Collected data entries:
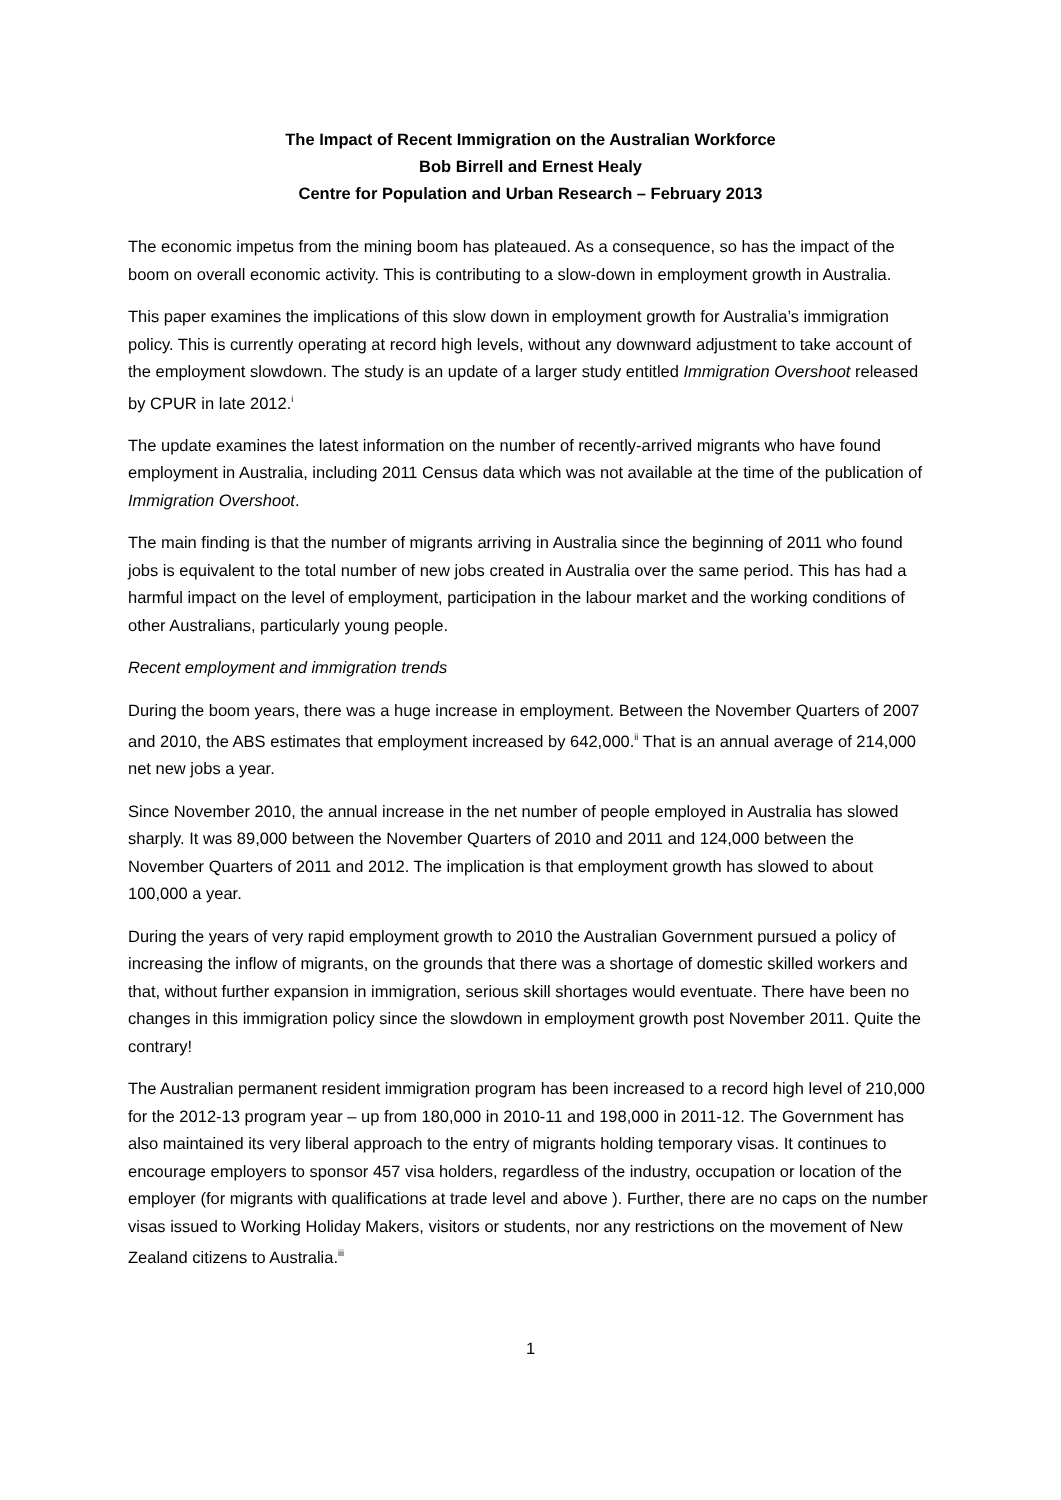The Impact of Recent Immigration on the Australian Workforce
Bob Birrell and Ernest Healy
Centre for Population and Urban Research – February 2013
The economic impetus from the mining boom has plateaued. As a consequence, so has the impact of the boom on overall economic activity. This is contributing to a slow-down in employment growth in Australia.
This paper examines the implications of this slow down in employment growth for Australia’s immigration policy. This is currently operating at record high levels, without any downward adjustment to take account of the employment slowdown. The study is an update of a larger study entitled Immigration Overshoot released by CPUR in late 2012.<sup>i</sup>
The update examines the latest information on the number of recently-arrived migrants who have found employment in Australia, including 2011 Census data which was not available at the time of the publication of Immigration Overshoot.
The main finding is that the number of migrants arriving in Australia since the beginning of 2011 who found jobs is equivalent to the total number of new jobs created in Australia over the same period. This has had a harmful impact on the level of employment, participation in the labour market and the working conditions of other Australians, particularly young people.
Recent employment and immigration trends
During the boom years, there was a huge increase in employment. Between the November Quarters of 2007 and 2010, the ABS estimates that employment increased by 642,000.<sup>ii</sup> That is an annual average of 214,000 net new jobs a year.
Since November 2010, the annual increase in the net number of people employed in Australia has slowed sharply. It was 89,000 between the November Quarters of 2010 and 2011 and 124,000 between the November Quarters of 2011 and 2012. The implication is that employment growth has slowed to about 100,000 a year.
During the years of very rapid employment growth to 2010 the Australian Government pursued a policy of increasing the inflow of migrants, on the grounds that there was a shortage of domestic skilled workers and that, without further expansion in immigration, serious skill shortages would eventuate. There have been no changes in this immigration policy since the slowdown in employment growth post November 2011. Quite the contrary!
The Australian permanent resident immigration program has been increased to a record high level of 210,000 for the 2012-13 program year – up from 180,000 in 2010-11 and 198,000 in 2011-12. The Government has also maintained its very liberal approach to the entry of migrants holding temporary visas. It continues to encourage employers to sponsor 457 visa holders, regardless of the industry, occupation or location of the employer (for migrants with qualifications at trade level and above ). Further, there are no caps on the number visas issued to Working Holiday Makers, visitors or students, nor any restrictions on the movement of New Zealand citizens to Australia.<sup>iii</sup>
1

** Work instructions **
Each entry gets copied exactly; the pictures stay out.

** Answer **
The Impact of Recent Immigration on the Australian Workforce
Bob Birrell and Ernest Healy
Centre for Population and Urban Research – February 2013
The economic impetus from the mining boom has plateaued. As a consequence, so has the impact of the boom on overall economic activity. This is contributing to a slow-down in employment growth in Australia.
This paper examines the implications of this slow down in employment growth for Australia’s immigration policy. This is currently operating at record high levels, without any downward adjustment to take account of the employment slowdown. The study is an update of a larger study entitled Immigration Overshoot released by CPUR in late 2012.<sup>i</sup>
The update examines the latest information on the number of recently-arrived migrants who have found employment in Australia, including 2011 Census data which was not available at the time of the publication of Immigration Overshoot.
The main finding is that the number of migrants arriving in Australia since the beginning of 2011 who found jobs is equivalent to the total number of new jobs created in Australia over the same period. This has had a harmful impact on the level of employment, participation in the labour market and the working conditions of other Australians, particularly young people.
Recent employment and immigration trends
During the boom years, there was a huge increase in employment. Between the November Quarters of 2007 and 2010, the ABS estimates that employment increased by 642,000.<sup>ii</sup> That is an annual average of 214,000 net new jobs a year.
Since November 2010, the annual increase in the net number of people employed in Australia has slowed sharply. It was 89,000 between the November Quarters of 2010 and 2011 and 124,000 between the November Quarters of 2011 and 2012. The implication is that employment growth has slowed to about 100,000 a year.
During the years of very rapid employment growth to 2010 the Australian Government pursued a policy of increasing the inflow of migrants, on the grounds that there was a shortage of domestic skilled workers and that, without further expansion in immigration, serious skill shortages would eventuate. There have been no changes in this immigration policy since the slowdown in employment growth post November 2011. Quite the contrary!
The Australian permanent resident immigration program has been increased to a record high level of 210,000 for the 2012-13 program year – up from 180,000 in 2010-11 and 198,000 in 2011-12. The Government has also maintained its very liberal approach to the entry of migrants holding temporary visas. It continues to encourage employers to sponsor 457 visa holders, regardless of the industry, occupation or location of the employer (for migrants with qualifications at trade level and above ). Further, there are no caps on the number visas issued to Working Holiday Makers, visitors or students, nor any restrictions on the movement of New Zealand citizens to Australia.<sup>iii</sup>
1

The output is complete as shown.